Saved entries
[Start of Attachment]

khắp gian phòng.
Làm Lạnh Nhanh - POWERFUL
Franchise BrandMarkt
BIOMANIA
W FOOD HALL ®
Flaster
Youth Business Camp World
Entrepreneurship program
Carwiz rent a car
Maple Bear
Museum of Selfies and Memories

[End of Attachment]

Assignment:
Return only those lines that run from the one containing "Youth Business Camp World" through the end of the entries, keeping each exactly as written.

The answer:
Youth Business Camp World
Entrepreneurship program
Carwiz rent a car
Maple Bear
Museum of Selfies and Memories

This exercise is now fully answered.